● Extracted text
Content starts
In my research, I learned that these were possibly used in some rail cars (although I've never actually seen one in that application) ...
Ben, thanks for chiming in here.
Just to clarify the rail car confusion, yes, a nearly identical toilet (and sink) system was used extensively in rail cars, and specifically it was used in "roomette" accommodations on sleeping cars made by both the Pullman and the Budd companies. I can tell you that I have used these toilets on many occasions, and they were not comfortable or pleasant to use, but having a private facility in your own room was still better than having to use common facilities at the end of the car.
That said, I'm not certain these were the trademark "TravelLav" units. For one thing, I believe they pre-date the early 50s. For another, there is no stop valve on them. The units installed in converted coaches would have emptied into a waste tank, and so some sort of valve would be necessary to prevent tank gasses from coming back up into the bathroom. As I understand it, the stop valve is incorporated into the folding mechanism, such that when the unit is secured back in the stowed position, the valve is closed. By contrast, railroad cars of the day had no pesky waste tanks, and the contents of the toilet simply emptied onto the tracks. There was basically an open hole in the back of the toilet bowl, and when you folded the unit back into the wall, the wasted emptied out through that hole and down a short chute to the ground. No tanks meant no sewer gasses, and if you opened the unit just an inch or two you could hear the rails and even see the ground going by. Every toilet in railroad cars back then had a prominent sign warning you not to flush while the train was in a station.
Content ends
● Data provided
Content starts
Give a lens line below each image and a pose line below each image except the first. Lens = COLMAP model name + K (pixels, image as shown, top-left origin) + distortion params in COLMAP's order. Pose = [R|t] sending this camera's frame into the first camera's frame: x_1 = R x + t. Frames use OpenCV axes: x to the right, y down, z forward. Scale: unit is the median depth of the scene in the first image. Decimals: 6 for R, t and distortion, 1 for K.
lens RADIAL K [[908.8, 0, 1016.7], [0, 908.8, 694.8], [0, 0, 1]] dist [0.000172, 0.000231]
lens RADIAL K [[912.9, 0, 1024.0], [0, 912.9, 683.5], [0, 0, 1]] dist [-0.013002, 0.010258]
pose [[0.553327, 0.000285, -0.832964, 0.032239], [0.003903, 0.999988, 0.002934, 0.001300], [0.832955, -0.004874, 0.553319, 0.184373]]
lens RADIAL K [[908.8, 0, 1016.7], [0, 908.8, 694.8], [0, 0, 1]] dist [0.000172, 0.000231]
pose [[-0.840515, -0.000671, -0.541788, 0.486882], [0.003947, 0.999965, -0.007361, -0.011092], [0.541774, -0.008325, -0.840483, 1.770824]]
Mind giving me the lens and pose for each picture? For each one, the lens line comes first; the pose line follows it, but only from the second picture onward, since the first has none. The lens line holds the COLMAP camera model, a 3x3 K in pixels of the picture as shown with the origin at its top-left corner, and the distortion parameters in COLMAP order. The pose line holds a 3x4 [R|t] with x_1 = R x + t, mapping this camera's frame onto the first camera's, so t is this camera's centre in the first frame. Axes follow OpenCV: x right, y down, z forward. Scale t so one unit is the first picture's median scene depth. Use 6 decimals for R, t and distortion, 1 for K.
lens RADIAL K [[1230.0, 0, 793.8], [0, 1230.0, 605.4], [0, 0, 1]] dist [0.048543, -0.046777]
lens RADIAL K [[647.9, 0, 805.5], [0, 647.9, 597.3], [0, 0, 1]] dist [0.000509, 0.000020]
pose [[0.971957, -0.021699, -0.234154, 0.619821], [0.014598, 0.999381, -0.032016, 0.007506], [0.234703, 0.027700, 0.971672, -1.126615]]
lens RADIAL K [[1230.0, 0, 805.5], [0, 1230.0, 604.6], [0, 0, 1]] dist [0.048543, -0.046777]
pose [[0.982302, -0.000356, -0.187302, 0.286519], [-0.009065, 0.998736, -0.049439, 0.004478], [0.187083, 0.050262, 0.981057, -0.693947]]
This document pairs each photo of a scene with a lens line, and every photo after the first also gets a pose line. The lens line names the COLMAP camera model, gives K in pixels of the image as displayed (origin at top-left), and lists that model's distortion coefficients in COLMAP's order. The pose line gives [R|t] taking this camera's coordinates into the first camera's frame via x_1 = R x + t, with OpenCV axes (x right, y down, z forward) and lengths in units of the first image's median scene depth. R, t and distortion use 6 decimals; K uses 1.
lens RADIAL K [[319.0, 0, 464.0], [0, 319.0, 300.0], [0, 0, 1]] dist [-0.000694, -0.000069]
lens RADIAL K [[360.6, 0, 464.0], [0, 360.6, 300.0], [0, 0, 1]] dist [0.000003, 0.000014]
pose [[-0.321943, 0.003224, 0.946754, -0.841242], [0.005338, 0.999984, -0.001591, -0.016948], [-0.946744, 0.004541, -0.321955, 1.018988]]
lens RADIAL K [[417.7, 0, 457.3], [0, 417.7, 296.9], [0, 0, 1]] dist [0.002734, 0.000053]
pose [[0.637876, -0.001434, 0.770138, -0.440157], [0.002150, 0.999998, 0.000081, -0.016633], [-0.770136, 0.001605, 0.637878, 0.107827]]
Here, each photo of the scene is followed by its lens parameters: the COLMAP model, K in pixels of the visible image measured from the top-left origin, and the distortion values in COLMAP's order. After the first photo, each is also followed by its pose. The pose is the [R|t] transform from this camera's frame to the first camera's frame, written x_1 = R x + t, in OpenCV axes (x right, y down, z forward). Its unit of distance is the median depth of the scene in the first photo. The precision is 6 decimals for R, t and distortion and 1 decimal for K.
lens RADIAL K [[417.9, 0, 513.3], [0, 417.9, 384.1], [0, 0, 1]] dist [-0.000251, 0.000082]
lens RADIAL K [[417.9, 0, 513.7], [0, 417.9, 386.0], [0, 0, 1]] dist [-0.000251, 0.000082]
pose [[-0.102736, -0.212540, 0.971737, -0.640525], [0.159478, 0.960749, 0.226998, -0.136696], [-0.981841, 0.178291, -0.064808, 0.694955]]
Content ends
● Work to complete
Reproduce the entire post above about folding toilets in railroad sleeping cars, word for word.

● Task solution
In my research, I learned that these were possibly used in some rail cars (although I've never actually seen one in that application) ...
Ben, thanks for chiming in here.
Just to clarify the rail car confusion, yes, a nearly identical toilet (and sink) system was used extensively in rail cars, and specifically it was used in "roomette" accommodations on sleeping cars made by both the Pullman and the Budd companies. I can tell you that I have used these toilets on many occasions, and they were not comfortable or pleasant to use, but having a private facility in your own room was still better than having to use common facilities at the end of the car.
That said, I'm not certain these were the trademark "TravelLav" units. For one thing, I believe they pre-date the early 50s. For another, there is no stop valve on them. The units installed in converted coaches would have emptied into a waste tank, and so some sort of valve would be necessary to prevent tank gasses from coming back up into the bathroom. As I understand it, the stop valve is incorporated into the folding mechanism, such that when the unit is secured back in the stowed position, the valve is closed. By contrast, railroad cars of the day had no pesky waste tanks, and the contents of the toilet simply emptied onto the tracks. There was basically an open hole in the back of the toilet bowl, and when you folded the unit back into the wall, the wasted emptied out through that hole and down a short chute to the ground. No tanks meant no sewer gasses, and if you opened the unit just an inch or two you could hear the rails and even see the ground going by. Every toilet in railroad cars back then had a prominent sign warning you not to flush while the train was in a station.